Provided data START

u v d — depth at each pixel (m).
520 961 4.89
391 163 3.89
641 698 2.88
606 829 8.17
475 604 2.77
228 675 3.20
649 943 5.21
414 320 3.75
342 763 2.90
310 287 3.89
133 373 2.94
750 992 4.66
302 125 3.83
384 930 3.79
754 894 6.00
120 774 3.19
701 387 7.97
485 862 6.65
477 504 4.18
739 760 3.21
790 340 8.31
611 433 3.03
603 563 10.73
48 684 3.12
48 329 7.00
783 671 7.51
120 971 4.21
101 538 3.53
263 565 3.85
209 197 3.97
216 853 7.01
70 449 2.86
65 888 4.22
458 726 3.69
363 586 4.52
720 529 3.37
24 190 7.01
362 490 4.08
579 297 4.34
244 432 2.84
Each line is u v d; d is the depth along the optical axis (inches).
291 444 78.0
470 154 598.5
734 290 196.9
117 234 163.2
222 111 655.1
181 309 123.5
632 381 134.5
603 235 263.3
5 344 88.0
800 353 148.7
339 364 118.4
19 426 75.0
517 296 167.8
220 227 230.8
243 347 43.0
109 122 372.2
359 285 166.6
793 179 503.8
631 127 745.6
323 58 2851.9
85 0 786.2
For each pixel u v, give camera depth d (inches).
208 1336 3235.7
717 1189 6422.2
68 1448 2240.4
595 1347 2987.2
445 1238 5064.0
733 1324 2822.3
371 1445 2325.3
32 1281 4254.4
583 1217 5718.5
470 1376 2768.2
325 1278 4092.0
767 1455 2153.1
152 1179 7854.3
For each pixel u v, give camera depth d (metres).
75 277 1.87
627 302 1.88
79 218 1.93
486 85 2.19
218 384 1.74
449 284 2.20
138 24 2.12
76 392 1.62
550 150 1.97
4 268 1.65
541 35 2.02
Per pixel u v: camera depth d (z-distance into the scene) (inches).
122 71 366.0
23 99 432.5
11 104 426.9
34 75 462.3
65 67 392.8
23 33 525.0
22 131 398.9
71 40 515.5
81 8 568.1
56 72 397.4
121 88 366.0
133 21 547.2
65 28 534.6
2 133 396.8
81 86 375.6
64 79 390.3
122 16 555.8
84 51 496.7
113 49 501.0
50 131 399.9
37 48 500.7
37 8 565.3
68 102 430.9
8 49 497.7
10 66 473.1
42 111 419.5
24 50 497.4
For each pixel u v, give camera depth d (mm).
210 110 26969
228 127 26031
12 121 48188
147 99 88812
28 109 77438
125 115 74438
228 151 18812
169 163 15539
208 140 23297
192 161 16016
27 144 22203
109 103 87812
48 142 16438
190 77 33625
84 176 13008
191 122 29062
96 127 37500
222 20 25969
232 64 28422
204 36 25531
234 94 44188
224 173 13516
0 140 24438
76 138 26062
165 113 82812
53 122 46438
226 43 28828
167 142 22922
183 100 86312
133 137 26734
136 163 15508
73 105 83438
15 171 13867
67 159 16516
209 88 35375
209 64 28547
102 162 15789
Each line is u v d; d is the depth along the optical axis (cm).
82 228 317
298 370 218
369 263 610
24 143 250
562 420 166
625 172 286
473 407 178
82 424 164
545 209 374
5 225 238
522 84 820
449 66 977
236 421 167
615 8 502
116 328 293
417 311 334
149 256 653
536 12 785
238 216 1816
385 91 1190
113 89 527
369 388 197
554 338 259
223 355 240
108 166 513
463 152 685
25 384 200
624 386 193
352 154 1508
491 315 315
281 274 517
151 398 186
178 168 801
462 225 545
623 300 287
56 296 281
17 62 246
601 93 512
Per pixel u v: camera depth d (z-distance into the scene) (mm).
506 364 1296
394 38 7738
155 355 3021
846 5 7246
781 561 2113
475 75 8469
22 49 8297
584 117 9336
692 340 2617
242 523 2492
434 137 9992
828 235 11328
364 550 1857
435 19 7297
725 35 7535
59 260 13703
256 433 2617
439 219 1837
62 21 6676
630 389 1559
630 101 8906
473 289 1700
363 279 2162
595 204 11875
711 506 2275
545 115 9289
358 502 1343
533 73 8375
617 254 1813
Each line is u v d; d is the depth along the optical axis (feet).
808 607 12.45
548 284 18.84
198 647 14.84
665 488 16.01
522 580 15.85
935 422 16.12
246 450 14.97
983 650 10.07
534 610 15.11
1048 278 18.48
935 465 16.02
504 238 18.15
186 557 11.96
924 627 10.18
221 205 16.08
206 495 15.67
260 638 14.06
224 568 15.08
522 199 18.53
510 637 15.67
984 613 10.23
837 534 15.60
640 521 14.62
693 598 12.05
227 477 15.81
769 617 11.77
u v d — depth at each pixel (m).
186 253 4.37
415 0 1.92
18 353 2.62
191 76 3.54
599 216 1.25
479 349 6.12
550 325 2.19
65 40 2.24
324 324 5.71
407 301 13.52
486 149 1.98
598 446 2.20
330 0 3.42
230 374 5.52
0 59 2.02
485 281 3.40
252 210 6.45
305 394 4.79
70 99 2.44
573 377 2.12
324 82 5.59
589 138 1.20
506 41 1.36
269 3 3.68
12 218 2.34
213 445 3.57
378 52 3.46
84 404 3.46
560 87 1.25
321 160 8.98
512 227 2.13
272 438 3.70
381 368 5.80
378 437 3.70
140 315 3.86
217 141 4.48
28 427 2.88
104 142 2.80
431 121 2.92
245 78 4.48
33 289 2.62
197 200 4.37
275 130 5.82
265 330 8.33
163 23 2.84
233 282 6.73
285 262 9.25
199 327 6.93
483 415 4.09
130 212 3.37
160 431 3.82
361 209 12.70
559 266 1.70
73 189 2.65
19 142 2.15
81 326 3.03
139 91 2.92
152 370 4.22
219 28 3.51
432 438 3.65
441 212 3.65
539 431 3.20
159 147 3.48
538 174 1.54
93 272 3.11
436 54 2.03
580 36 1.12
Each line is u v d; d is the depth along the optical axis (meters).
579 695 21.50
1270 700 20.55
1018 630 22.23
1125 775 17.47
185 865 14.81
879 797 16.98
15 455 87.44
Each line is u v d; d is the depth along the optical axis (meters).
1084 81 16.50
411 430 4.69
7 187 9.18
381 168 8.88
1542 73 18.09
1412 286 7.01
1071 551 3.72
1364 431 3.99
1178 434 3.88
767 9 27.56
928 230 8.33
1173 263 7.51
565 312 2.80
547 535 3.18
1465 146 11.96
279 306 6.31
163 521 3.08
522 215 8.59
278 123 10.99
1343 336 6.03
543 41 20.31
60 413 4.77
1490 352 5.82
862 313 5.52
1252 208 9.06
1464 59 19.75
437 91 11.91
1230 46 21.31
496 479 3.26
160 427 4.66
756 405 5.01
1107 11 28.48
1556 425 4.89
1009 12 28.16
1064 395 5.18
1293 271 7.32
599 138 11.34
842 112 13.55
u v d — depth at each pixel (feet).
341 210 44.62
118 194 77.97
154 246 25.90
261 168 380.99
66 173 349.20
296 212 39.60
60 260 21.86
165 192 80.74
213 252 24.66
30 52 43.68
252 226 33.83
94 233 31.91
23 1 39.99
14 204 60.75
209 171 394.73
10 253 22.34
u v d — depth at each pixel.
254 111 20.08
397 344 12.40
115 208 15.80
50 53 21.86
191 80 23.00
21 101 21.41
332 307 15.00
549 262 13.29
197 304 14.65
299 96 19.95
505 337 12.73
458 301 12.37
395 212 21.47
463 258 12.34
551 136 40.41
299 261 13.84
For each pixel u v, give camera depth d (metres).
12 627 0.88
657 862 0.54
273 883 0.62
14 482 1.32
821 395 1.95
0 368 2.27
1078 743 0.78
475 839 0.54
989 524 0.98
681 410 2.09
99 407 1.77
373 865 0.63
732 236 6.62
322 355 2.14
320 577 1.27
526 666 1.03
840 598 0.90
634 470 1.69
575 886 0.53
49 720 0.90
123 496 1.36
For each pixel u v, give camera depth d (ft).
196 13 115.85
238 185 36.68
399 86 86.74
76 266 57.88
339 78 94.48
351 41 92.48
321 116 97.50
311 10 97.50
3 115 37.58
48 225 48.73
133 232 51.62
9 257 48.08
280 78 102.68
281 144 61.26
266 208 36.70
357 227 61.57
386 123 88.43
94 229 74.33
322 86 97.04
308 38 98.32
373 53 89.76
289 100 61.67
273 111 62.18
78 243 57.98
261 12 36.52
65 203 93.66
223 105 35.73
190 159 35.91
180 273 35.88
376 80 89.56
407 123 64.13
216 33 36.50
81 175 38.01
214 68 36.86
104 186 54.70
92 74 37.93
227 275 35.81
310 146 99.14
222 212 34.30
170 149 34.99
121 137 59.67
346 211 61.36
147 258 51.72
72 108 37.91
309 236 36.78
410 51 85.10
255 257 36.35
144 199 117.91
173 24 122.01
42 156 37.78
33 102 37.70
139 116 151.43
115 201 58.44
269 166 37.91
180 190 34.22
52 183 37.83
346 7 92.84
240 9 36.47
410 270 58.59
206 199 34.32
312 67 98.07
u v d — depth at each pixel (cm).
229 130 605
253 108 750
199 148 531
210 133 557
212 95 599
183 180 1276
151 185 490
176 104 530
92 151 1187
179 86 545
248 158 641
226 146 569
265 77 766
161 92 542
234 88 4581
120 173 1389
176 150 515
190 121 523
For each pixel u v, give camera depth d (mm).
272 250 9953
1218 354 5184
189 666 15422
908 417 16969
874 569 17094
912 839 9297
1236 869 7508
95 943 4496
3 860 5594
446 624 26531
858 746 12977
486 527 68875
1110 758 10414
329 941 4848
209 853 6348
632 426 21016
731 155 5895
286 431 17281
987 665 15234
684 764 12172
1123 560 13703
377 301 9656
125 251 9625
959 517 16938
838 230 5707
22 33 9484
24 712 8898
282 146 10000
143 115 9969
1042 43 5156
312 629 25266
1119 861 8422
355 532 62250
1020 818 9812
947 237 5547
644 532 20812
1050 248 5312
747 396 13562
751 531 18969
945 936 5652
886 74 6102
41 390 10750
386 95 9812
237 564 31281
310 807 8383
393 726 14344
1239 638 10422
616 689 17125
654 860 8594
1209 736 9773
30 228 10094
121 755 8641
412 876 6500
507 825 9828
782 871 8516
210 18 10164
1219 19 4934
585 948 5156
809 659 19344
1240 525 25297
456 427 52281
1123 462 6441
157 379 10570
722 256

Provided data END

**Task statement**. In the data above, which lines lie between the line with "3 115 37.58" and the line with "190 121 523", inclusive? Print those lines exactly and nothing else.

**The completed task**.
3 115 37.58
48 225 48.73
133 232 51.62
9 257 48.08
280 78 102.68
281 144 61.26
266 208 36.70
357 227 61.57
386 123 88.43
94 229 74.33
322 86 97.04
308 38 98.32
373 53 89.76
289 100 61.67
273 111 62.18
78 243 57.98
261 12 36.52
65 203 93.66
223 105 35.73
190 159 35.91
180 273 35.88
376 80 89.56
407 123 64.13
216 33 36.50
81 175 38.01
214 68 36.86
104 186 54.70
92 74 37.93
227 275 35.81
310 146 99.14
222 212 34.30
170 149 34.99
121 137 59.67
346 211 61.36
147 258 51.72
72 108 37.91
309 236 36.78
410 51 85.10
255 257 36.35
144 199 117.91
173 24 122.01
42 156 37.78
33 102 37.70
139 116 151.43
115 201 58.44
269 166 37.91
180 190 34.22
52 183 37.83
346 7 92.84
240 9 36.47
410 270 58.59
206 199 34.32
312 67 98.07
u v d — depth at each pixel (cm).
229 130 605
253 108 750
199 148 531
210 133 557
212 95 599
183 180 1276
151 185 490
176 104 530
92 151 1187
179 86 545
248 158 641
226 146 569
265 77 766
161 92 542
234 88 4581
120 173 1389
176 150 515
190 121 523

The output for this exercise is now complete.